Ultra-Thin Solid-State Nanopores: Fabrication and Applications
CitationKuan, Aaron. 2016. Ultra-Thin Solid-State Nanopores: Fabrication and Applications. Doctoral dissertation, Harvard University, Graduate School of Arts & Sciences.
AbstractSolid-state nanopores are a nanofluidic platform with unique advantages for single-molecule analysis and filtration applications. However, significant improvements in device performance and scalable fabrication methods are needed to make nanopore devices competitive with existing technologies. This dissertation investigates the potential advantages of ultra-thin nanopores in which the thickness of the membrane is significantly smaller than the nanopore diameter. Novel, scalable fabrication methods were first developed and then utilized to examine device performance for water filtration and single molecule sensing applications.
Fabrication of nanometer-thin pores in silicon nitride membranes was achieved using a feedback-controlled ion beam method in which ion sputtering is arrested upon detection of the first few ions that drill through the membrane. Performing fabrication at liquid nitrogen temperatures prevents surface atom rearrangements that have previously complicated similar processes. A novel cross-sectional imaging method was also developed to allow careful examination of the full nanopore geometry.
Atomically-thin graphene nanopores were fabricated via an electrical pulse method in which sub-microsecond electrical pulses applied across a graphene membrane in electrolyte solution are used to create a defect in the membrane and controllably enlarge it into a nanopore. This method dramatically increases the accuracy and reliability of graphene nanopore production, allowing consistent production of single nanopores down to subnanometer sizes.
In filtration applications in which nanopores are used to selectively restrict the passage of dissolved contaminants, ultra-thin nanopores minimize the flow resistance, increasing throughput and energy-efficiency. The ability of graphene nanopores to separate different ions was characterized via ionic conductance and reversal potential measurements.

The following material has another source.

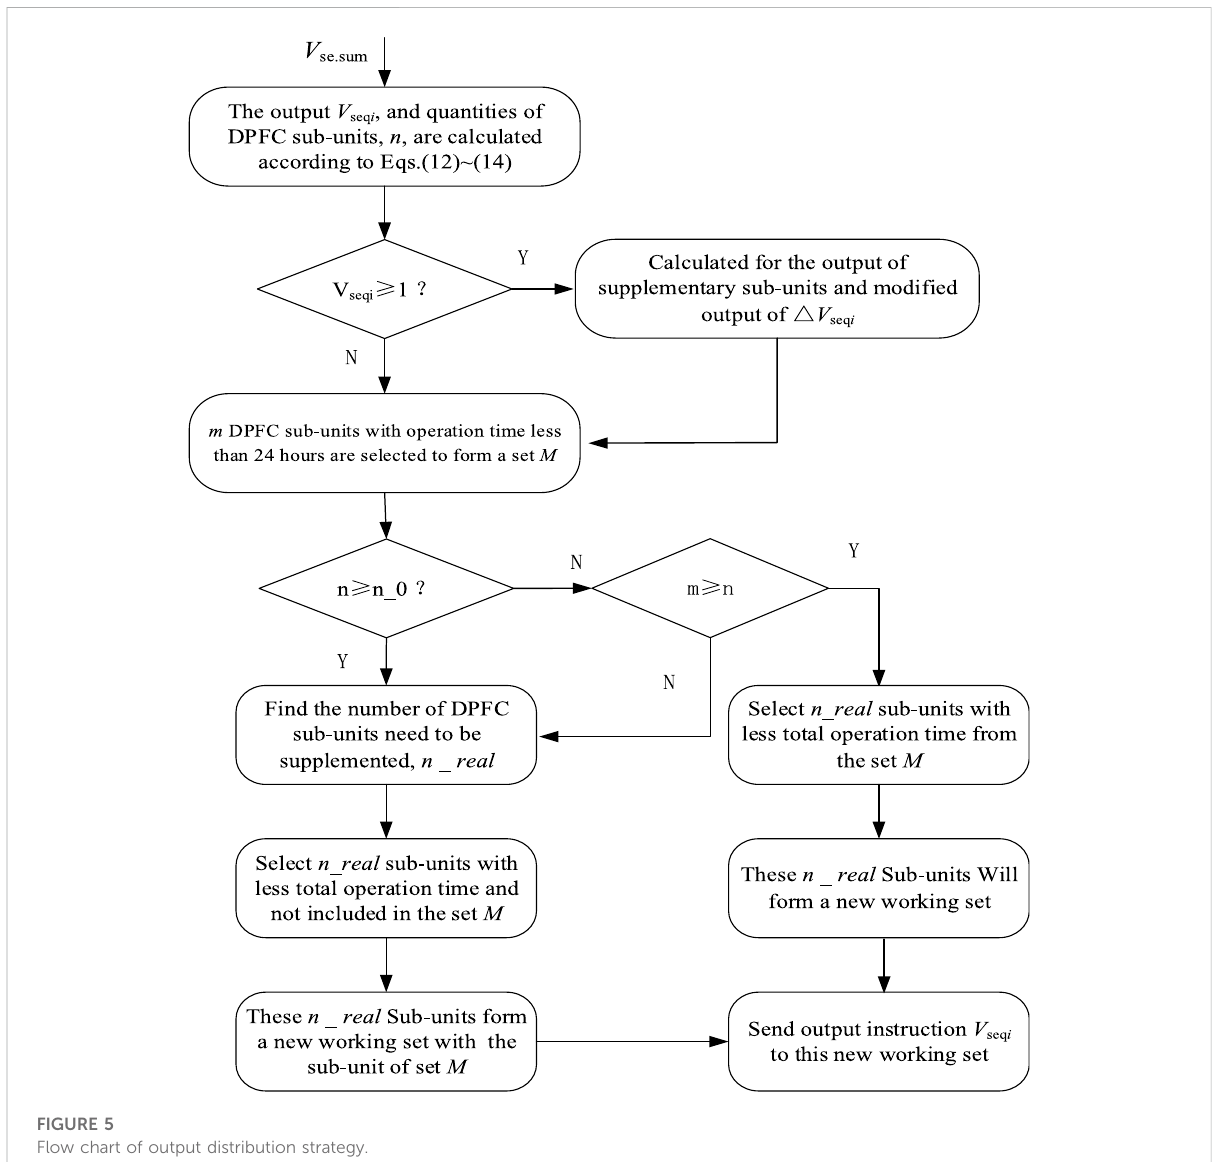
FIGURE 5 Flow chart of output distribution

Graphene nanopores were observed to conduct cations preferentially over anions with selectivity ratios of 100 or higher for pores as large as 20 nm in diameter, suggesting that porous graphene membranes can be used to create highly effective cation exchange membranes for electrodialysis filtration. These surprisingly high selectivities cannot be explained by current models of ionic conduction in graphene nanopores, motivating the development of a new model in which elevated concentrations of mobile cations near the graphene surface generate additional ion selectivity.